The classification metric "True Negative Rate" is also known as this
What is Specificity?
If a model scores very well on it's training set, but much more poorly on the testing set, the model is likely suffering from this
What is overfitting?
This character must be at the end of the first line when defining a function
What is a colon (:)?
sklearn's train_test_split returns four objects, in exactly this order
What are X_train, X_test, y_train, y_test?

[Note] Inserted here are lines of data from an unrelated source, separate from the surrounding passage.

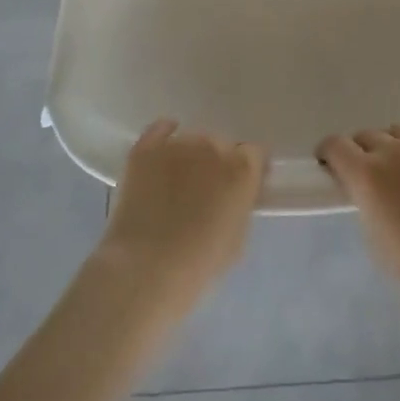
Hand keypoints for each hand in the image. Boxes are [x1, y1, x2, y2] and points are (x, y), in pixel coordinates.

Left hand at [97, 119, 265, 316]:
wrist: (145, 270)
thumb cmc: (199, 263)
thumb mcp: (238, 237)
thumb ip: (242, 203)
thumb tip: (237, 193)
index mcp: (242, 168)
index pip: (254, 153)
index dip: (249, 170)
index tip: (242, 187)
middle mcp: (213, 145)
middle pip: (221, 145)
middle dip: (217, 164)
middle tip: (206, 192)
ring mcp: (177, 144)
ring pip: (191, 141)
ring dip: (190, 157)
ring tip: (177, 185)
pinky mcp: (146, 149)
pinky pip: (160, 130)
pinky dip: (164, 137)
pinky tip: (162, 154)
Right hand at [318, 120, 399, 315]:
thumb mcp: (373, 235)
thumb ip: (363, 198)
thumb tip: (363, 185)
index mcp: (367, 174)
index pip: (335, 145)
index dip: (330, 154)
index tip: (333, 165)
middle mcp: (394, 150)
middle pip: (367, 136)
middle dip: (364, 154)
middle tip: (375, 177)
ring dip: (396, 146)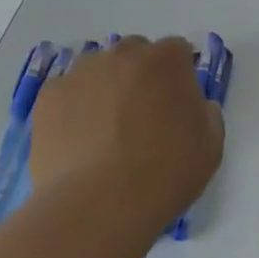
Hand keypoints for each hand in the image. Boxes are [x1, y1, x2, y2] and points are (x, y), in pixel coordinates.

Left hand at [28, 36, 223, 233]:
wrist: (98, 205)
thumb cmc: (165, 174)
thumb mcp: (210, 147)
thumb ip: (207, 114)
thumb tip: (195, 106)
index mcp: (167, 59)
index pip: (176, 52)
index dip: (177, 77)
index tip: (175, 106)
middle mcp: (123, 53)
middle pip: (134, 54)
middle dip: (139, 77)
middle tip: (140, 118)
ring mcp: (81, 72)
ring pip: (97, 71)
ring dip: (104, 90)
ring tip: (103, 133)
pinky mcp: (48, 96)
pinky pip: (66, 94)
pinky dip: (73, 110)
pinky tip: (77, 143)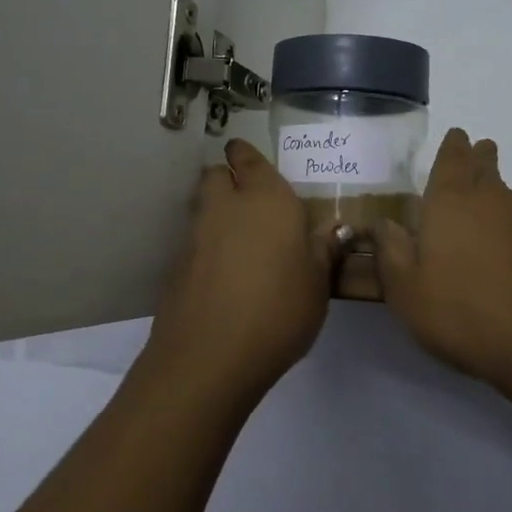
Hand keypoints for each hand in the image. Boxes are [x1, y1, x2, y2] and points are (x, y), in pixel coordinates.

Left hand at [144, 138, 336, 403]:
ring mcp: (196, 235)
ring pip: (203, 206)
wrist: (209, 356)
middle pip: (216, 175)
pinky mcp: (177, 266)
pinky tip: (224, 272)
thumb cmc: (278, 309)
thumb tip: (335, 228)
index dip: (245, 155)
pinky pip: (194, 241)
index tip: (248, 158)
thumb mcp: (318, 283)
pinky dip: (206, 246)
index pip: (248, 159)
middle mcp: (226, 206)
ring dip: (216, 212)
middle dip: (227, 179)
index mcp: (266, 198)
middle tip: (249, 201)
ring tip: (240, 239)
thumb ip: (324, 250)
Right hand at [374, 129, 511, 400]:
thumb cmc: (466, 319)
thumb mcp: (408, 295)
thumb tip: (385, 223)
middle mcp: (498, 198)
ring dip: (508, 215)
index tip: (458, 137)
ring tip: (504, 249)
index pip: (452, 157)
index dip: (454, 146)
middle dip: (482, 160)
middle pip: (488, 167)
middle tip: (481, 159)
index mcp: (453, 202)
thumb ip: (392, 252)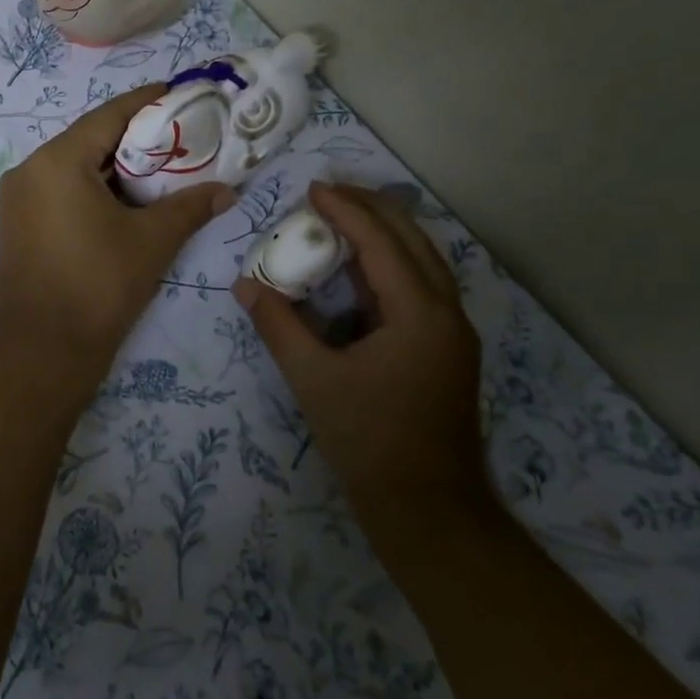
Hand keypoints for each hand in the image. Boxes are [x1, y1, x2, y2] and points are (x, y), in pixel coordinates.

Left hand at [0, 84, 233, 384]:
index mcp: (57, 161)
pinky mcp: (17, 225)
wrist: (40, 351)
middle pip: (90, 140)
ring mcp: (17, 199)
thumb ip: (190, 208)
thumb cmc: (98, 286)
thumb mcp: (151, 241)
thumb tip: (227, 192)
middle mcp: (29, 170)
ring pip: (74, 167)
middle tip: (180, 139)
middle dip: (135, 139)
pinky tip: (125, 202)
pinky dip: (93, 189)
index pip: (109, 115)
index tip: (181, 94)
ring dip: (115, 167)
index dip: (147, 102)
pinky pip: (60, 191)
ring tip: (161, 170)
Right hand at [234, 182, 484, 505]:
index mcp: (419, 313)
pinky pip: (422, 287)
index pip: (381, 242)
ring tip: (344, 218)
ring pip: (423, 262)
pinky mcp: (448, 351)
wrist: (428, 510)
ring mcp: (454, 333)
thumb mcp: (313, 380)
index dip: (346, 209)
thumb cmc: (369, 442)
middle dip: (372, 209)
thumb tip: (245, 285)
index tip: (312, 188)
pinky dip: (392, 266)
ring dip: (386, 234)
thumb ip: (279, 327)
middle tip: (328, 193)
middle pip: (413, 240)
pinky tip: (362, 271)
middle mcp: (447, 312)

At the 5% significance level, a null hypothesis is rejected in favor of the alternate hypothesis when this value is below 0.05
What is a p-value?
In an sklearn LogisticRegression classifier model, this is the default scoring metric of the object
What is accuracy?
This Pandas method will return a boolean DataFrame or Series indicating whether or not a value is np.nan
What is isnull()?
What is isna()?
In an sklearn train_test_split, the proportional size of the testing set can be controlled by assigning this argument
What is test_size?
This hyperparameter controls the strength of regularization in Ridge Regressions.
What is C?
This is the term for describing two correlated features
What is Multicollinearity?
False positives are known as this type of error
What is Type I error?
In order to correctly create an alias that includes spaces (e.g. dept name), this/these character(s) are required in SQL syntax
What are double quotes ("")?
Use this to create an anonymous function
What is a lambda function?
This SQL clause is executed first
What is the FROM clause?
This special hypothesis test is used to determine whether a time series is stationary
What is an Augmented Dickey-Fuller Test?
This is the full name of the curve that shows the trade-off between the true positive rate and false positive rate.

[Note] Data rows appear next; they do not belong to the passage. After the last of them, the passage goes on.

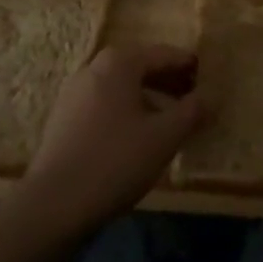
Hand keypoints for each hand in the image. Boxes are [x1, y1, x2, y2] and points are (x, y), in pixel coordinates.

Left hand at [12, 44, 199, 236]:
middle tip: (194, 100)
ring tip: (170, 123)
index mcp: (119, 61)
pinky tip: (138, 139)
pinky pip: (105, 105)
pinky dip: (127, 113)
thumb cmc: (114, 161)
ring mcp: (74, 93)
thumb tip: (211, 96)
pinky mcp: (63, 120)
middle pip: (141, 68)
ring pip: (122, 88)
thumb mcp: (164, 137)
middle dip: (169, 82)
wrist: (51, 207)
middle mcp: (94, 67)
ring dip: (149, 99)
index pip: (164, 54)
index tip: (209, 79)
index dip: (189, 66)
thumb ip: (192, 111)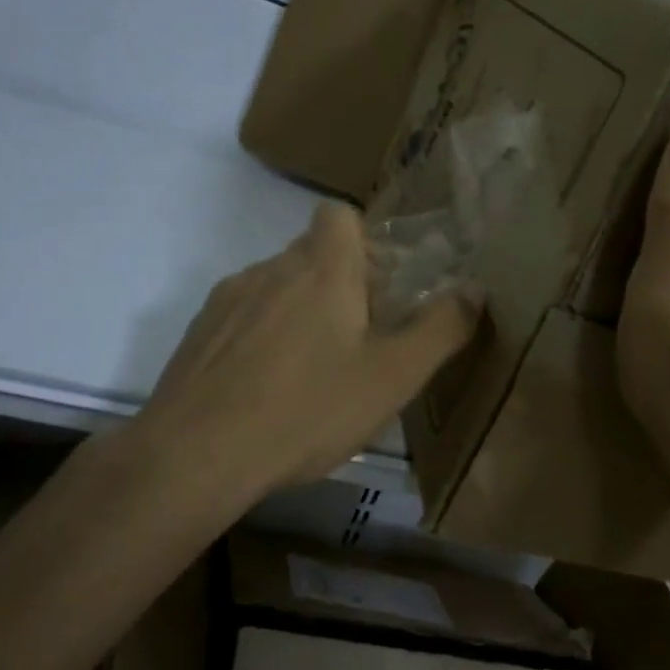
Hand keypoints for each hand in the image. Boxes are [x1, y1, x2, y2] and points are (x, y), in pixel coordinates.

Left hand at [137, 201, 479, 495]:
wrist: (194, 455)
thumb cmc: (306, 409)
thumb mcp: (392, 377)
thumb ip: (440, 329)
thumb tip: (474, 289)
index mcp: (322, 268)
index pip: (339, 214)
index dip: (363, 240)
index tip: (379, 286)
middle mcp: (271, 268)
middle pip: (311, 254)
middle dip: (339, 284)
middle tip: (359, 340)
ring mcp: (228, 299)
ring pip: (276, 286)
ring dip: (298, 311)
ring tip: (310, 373)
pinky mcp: (197, 332)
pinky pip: (242, 317)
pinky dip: (260, 337)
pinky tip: (265, 389)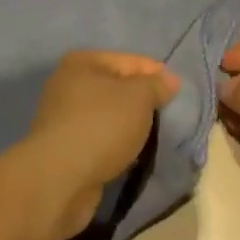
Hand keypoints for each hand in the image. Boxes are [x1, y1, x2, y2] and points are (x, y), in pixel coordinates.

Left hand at [24, 50, 180, 239]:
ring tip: (153, 137)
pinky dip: (116, 145)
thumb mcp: (139, 97)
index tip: (178, 92)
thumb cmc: (101, 126)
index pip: (130, 61)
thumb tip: (169, 80)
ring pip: (109, 116)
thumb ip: (156, 85)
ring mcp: (64, 118)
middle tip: (168, 115)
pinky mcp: (65, 149)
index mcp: (82, 63)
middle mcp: (68, 85)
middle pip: (117, 88)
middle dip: (143, 101)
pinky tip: (132, 155)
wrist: (60, 179)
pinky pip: (100, 139)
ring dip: (129, 125)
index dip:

What is Area Under the Curve - Receiver Operating Characteristic
`.map()` is a method available with this data type
What is a pandas.Series?
This non-parametric model incorporates random sampling with replacement of observations and also uses all features.
What are bagged trees?
This is the term describing when a set of random variables have constant variance
What is homoskedasticity?
In a K Nearest Neighbors classifier, this distance metric is also the shortest distance between two points in vector space.

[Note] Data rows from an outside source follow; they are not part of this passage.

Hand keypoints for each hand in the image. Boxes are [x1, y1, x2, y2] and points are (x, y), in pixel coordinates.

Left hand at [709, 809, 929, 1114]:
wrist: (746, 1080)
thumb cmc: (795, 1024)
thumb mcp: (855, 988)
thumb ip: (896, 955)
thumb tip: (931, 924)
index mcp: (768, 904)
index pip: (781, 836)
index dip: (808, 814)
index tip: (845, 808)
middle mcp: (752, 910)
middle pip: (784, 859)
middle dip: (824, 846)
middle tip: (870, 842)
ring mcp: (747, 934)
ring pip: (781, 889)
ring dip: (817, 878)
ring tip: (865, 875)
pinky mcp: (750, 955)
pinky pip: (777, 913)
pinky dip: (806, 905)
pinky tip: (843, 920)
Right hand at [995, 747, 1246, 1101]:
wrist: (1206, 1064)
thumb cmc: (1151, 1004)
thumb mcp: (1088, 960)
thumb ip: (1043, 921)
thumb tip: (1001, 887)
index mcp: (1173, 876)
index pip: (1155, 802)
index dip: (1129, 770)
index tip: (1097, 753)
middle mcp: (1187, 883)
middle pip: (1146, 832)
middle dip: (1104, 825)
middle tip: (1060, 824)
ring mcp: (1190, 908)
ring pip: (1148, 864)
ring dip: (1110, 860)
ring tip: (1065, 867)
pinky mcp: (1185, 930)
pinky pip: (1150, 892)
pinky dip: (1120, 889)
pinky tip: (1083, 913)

What is Euclidean distance?
This is the loss function that neural networks typically use to handle multiclassification problems.
What is Categorical Crossentropy?
This method will transform a sparse matrix to a dense matrix.
What is `to_dense()`?
Arguments in a function that have default values are known as this.
What are kwargs?
The "L1" penalty is more commonly known as a regression with this form of regularization.
What is LASSO regression?
This is the link function that bends a Linear Regression into a Logistic Regression
What is the logit function?